▸ INPUT FOR THIS TASK

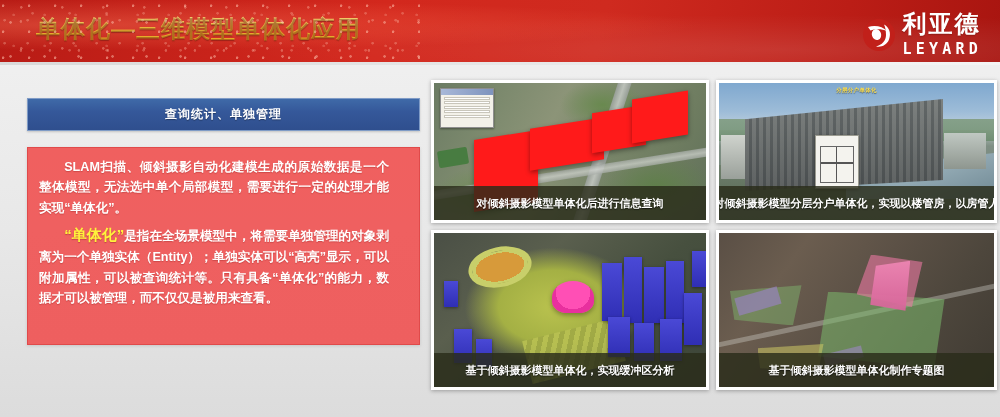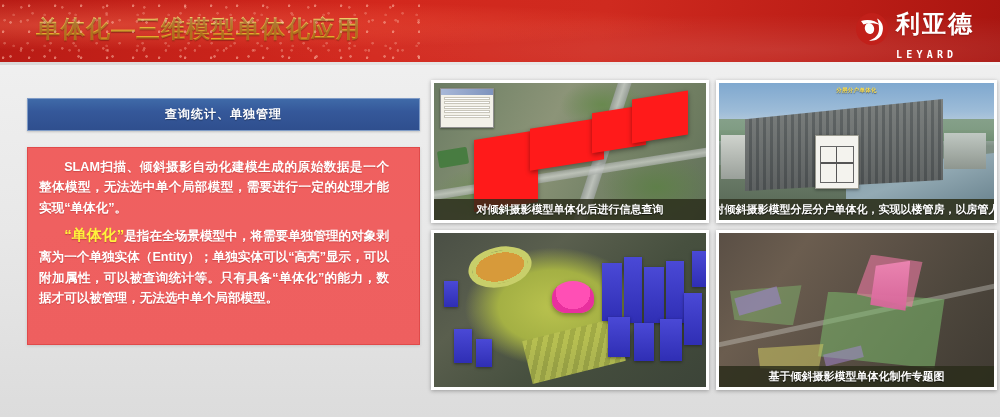"利亚德" .logo { align-items: none -> center; right: 26px -> 18px }
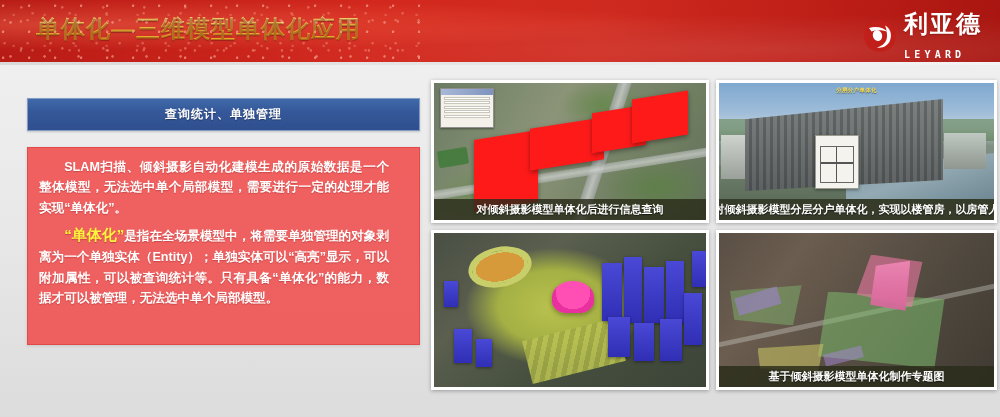"LEYARD" .logo-en { font-size: 10px -> 15px; margin-top: 14px -> 6px }
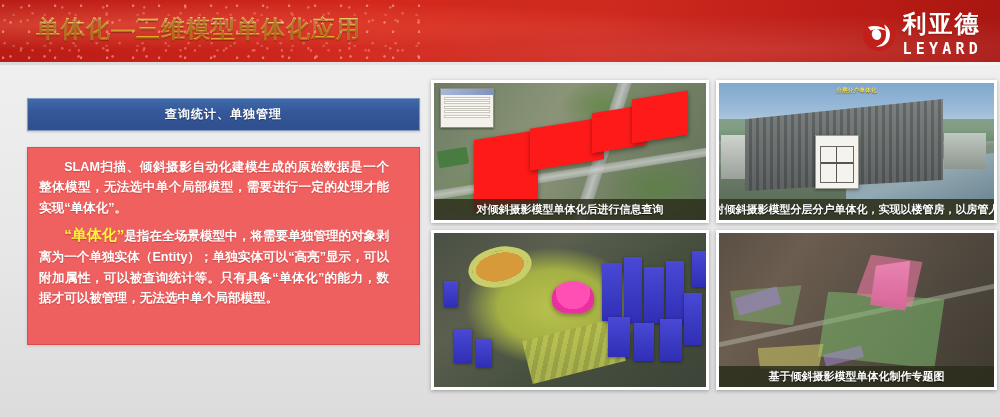"对倾斜摄影模型单体化后进行信息查询" .caption { height: 21px -> 34px }
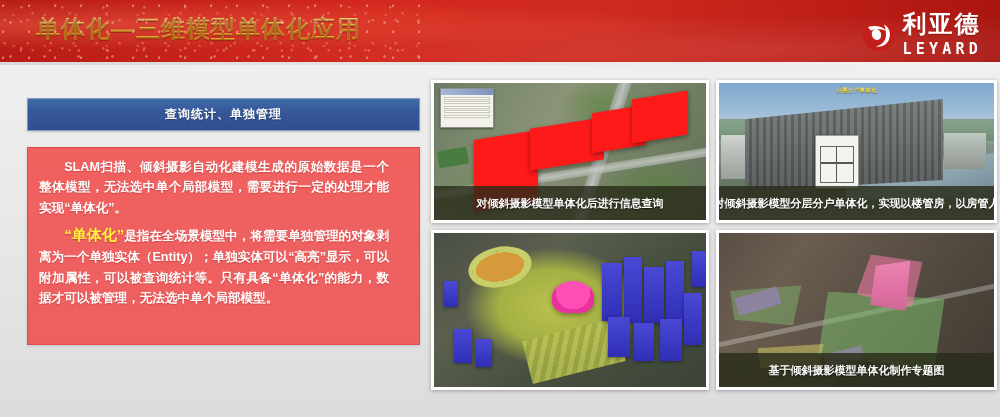"是指在全场景模型中，将需要单独管理的对象剥离为一个单独实体（Entity）；单独" span { text: 无法选中单个局部模型 -> 而不仅仅是被用来查看 }
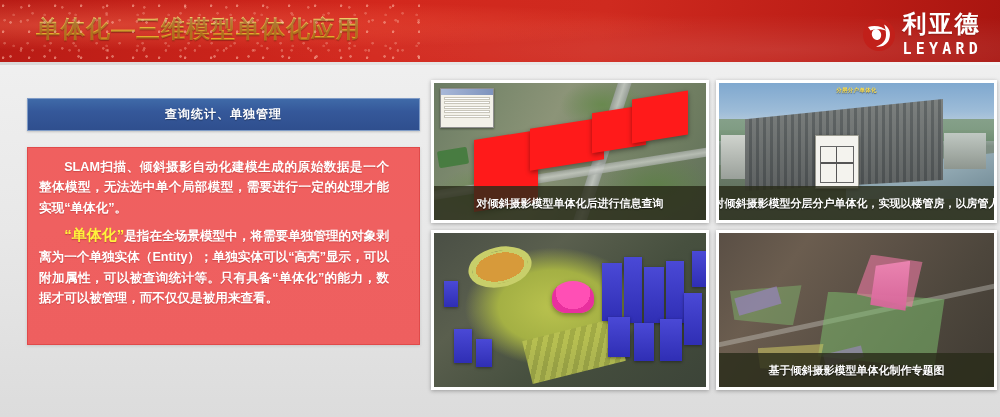"基于倾斜摄影模型单体化，实现缓冲区分析" div.caption { html: none -> <div>基于倾斜摄影模型单体化，实现缓冲区分析</div> }
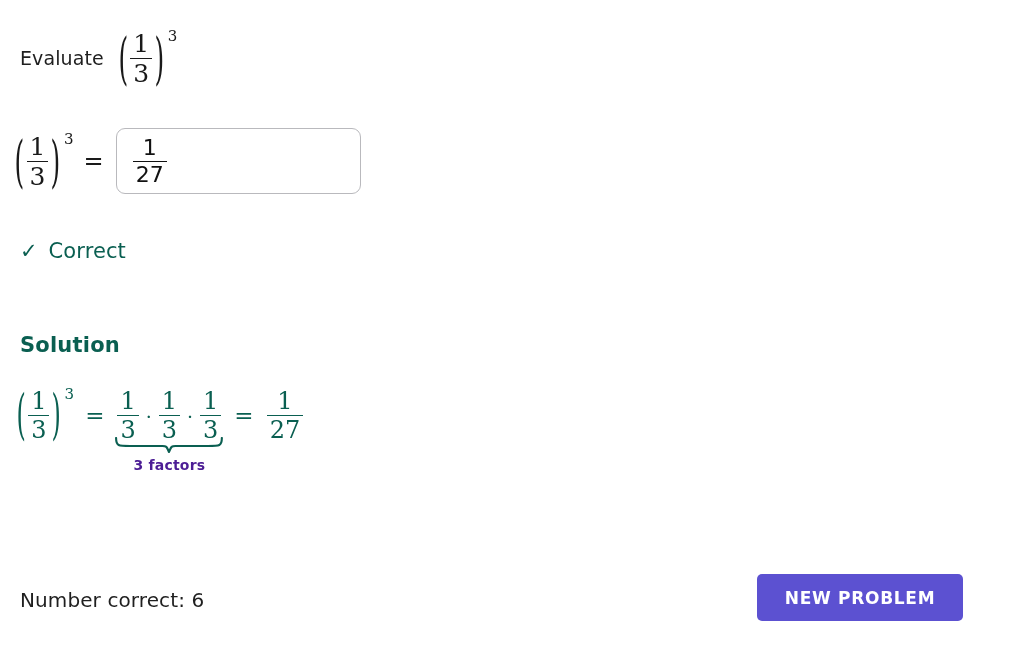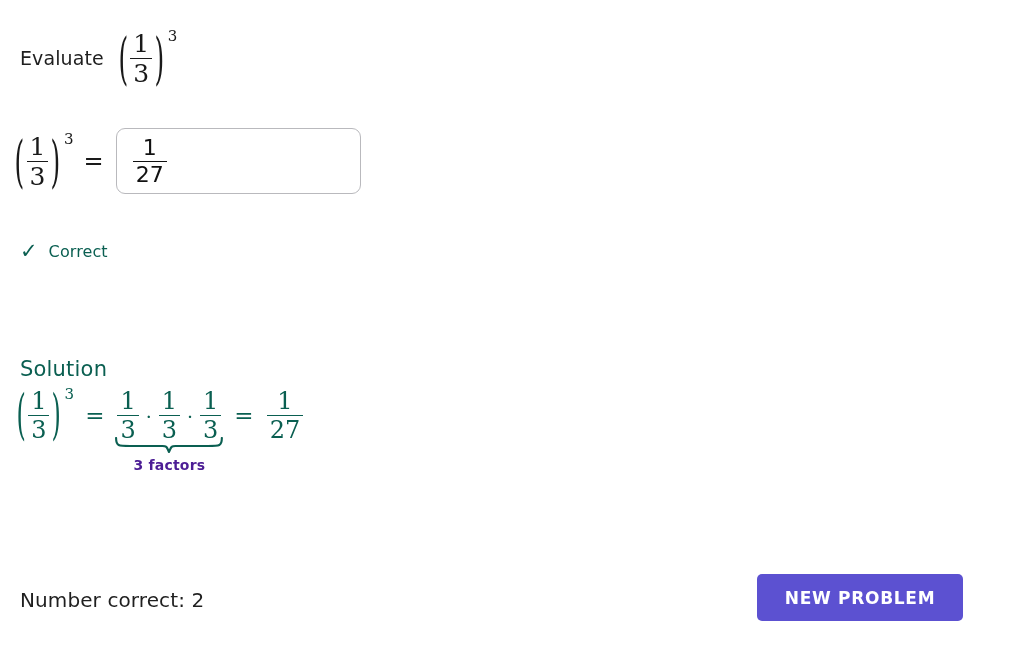"Correct" #feedback-label { font-size: 16px -> 21px }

▸ ACTION ITEM
From the line containing "text: 无法选中单个局部模型 ->" to the end of the listing, restate each line word for word and nothing more; the pictures stay out.

▸ ANSWER SPACE
"是指在全场景模型中，将需要单独管理的对象剥离为一个单独实体（Entity）；单独" span { text: 无法选中单个局部模型 -> 而不仅仅是被用来查看 }
"基于倾斜摄影模型单体化，实现缓冲区分析" div.caption { html: none -> <div>基于倾斜摄影模型单体化，实现缓冲区分析</div> }
"Correct" #feedback-label { font-size: 16px -> 21px }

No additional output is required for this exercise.